The strategic insight about avoiding model vendor lock-in also reveals sophisticated thinking about enterprise AI architecture. As the AI landscape evolves at breakneck speed, companies that build flexible, model-agnostic infrastructure will maintain competitive advantages over those locked into specific vendors.
Why This Matters
This story signals a fundamental shift in hiring expectations across the tech industry and beyond. When a CEO of a $5.2 billion data governance company explicitly states that lack of AI experience is a “red flag,” it reflects how rapidly AI proficiency has moved from nice-to-have to essential. This has profound implications for the workforce, suggesting that professionals across all roles—not just technical positions—need to demonstrate practical AI literacy to remain competitive.

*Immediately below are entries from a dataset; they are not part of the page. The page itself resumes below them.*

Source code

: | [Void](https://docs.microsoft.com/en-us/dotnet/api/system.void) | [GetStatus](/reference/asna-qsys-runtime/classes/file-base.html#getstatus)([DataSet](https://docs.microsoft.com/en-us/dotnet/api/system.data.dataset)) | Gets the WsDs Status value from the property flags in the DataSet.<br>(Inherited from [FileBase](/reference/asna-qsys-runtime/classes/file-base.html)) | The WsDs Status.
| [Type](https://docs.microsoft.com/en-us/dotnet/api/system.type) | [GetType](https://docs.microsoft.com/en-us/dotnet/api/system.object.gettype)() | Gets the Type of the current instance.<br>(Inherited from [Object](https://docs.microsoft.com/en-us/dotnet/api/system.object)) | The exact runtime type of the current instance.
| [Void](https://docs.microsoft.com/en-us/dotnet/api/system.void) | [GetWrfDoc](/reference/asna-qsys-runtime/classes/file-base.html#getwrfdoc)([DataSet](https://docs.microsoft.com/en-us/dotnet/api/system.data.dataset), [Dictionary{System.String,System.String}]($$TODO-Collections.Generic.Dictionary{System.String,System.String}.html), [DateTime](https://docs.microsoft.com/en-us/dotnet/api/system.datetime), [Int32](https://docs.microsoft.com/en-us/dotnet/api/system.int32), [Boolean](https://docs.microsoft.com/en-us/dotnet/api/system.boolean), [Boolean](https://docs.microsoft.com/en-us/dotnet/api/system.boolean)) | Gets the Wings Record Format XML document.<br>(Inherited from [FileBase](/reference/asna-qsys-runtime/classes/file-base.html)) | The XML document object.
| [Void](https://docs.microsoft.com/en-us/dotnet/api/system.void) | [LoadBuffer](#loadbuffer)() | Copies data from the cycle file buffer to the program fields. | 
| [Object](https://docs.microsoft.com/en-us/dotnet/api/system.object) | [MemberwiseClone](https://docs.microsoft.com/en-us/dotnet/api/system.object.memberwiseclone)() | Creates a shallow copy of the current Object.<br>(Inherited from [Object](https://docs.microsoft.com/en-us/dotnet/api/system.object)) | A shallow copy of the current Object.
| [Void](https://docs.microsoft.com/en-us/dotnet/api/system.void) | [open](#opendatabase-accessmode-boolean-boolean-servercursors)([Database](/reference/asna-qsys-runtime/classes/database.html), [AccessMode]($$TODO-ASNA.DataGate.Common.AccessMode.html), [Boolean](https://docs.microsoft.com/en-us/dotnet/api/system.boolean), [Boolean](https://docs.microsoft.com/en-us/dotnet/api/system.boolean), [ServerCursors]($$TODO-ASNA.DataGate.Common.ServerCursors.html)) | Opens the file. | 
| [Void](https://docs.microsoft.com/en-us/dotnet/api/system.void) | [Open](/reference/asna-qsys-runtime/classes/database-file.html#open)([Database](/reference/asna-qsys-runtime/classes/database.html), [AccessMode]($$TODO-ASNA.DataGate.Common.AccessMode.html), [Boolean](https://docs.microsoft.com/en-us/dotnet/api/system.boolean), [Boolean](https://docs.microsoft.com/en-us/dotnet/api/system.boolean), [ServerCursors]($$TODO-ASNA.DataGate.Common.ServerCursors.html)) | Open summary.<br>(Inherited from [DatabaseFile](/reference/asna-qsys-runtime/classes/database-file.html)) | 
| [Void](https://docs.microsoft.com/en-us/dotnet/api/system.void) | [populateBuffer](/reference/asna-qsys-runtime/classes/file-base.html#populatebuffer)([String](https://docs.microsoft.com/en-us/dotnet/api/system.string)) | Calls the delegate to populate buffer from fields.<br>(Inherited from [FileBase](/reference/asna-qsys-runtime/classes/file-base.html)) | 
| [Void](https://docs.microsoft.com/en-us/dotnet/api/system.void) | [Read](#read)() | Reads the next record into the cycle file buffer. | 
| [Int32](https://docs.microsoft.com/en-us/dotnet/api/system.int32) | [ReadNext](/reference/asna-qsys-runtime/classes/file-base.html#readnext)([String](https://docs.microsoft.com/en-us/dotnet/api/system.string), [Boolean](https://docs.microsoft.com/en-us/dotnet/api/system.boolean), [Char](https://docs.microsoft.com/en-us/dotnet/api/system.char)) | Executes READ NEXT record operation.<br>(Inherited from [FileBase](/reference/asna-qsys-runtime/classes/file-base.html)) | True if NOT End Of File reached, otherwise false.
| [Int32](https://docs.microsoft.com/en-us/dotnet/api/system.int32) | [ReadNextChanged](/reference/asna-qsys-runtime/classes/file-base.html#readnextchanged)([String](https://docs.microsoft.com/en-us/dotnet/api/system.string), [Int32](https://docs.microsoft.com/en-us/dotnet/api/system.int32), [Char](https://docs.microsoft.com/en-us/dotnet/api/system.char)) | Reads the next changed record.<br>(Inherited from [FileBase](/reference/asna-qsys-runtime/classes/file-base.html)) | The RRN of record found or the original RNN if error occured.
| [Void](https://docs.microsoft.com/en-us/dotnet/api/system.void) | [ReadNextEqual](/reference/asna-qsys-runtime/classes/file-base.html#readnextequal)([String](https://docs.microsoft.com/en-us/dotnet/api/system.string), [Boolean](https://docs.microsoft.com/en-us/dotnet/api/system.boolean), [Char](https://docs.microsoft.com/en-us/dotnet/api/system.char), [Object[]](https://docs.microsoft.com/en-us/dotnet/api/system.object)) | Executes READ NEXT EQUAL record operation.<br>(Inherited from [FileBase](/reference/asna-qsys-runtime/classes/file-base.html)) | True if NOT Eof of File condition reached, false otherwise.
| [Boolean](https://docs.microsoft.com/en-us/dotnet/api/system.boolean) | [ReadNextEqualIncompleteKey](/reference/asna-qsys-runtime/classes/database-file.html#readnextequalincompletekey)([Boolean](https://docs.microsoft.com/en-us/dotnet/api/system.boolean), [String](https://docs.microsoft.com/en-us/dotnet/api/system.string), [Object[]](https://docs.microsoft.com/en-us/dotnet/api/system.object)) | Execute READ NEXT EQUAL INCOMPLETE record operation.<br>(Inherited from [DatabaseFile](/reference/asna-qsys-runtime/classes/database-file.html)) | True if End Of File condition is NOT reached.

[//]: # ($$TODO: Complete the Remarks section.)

The emphasis on AI-first thinking also highlights the enterprise AI market’s maturation. Collibra’s positioning as an independent data layer addresses a critical challenge: organizations need flexibility to leverage multiple AI models without vendor lock-in. This insight reveals the emerging architecture of enterprise AI, where data governance platforms serve as crucial middleware connecting proprietary data to rapidly evolving AI capabilities.
For businesses, this represents both an opportunity and a warning. Companies that don’t cultivate AI-native talent and maintain flexible AI infrastructure risk falling behind competitors who embrace these tools more aggressively. The message is clear: AI adoption is no longer about future-proofing—it’s about present-day competitiveness.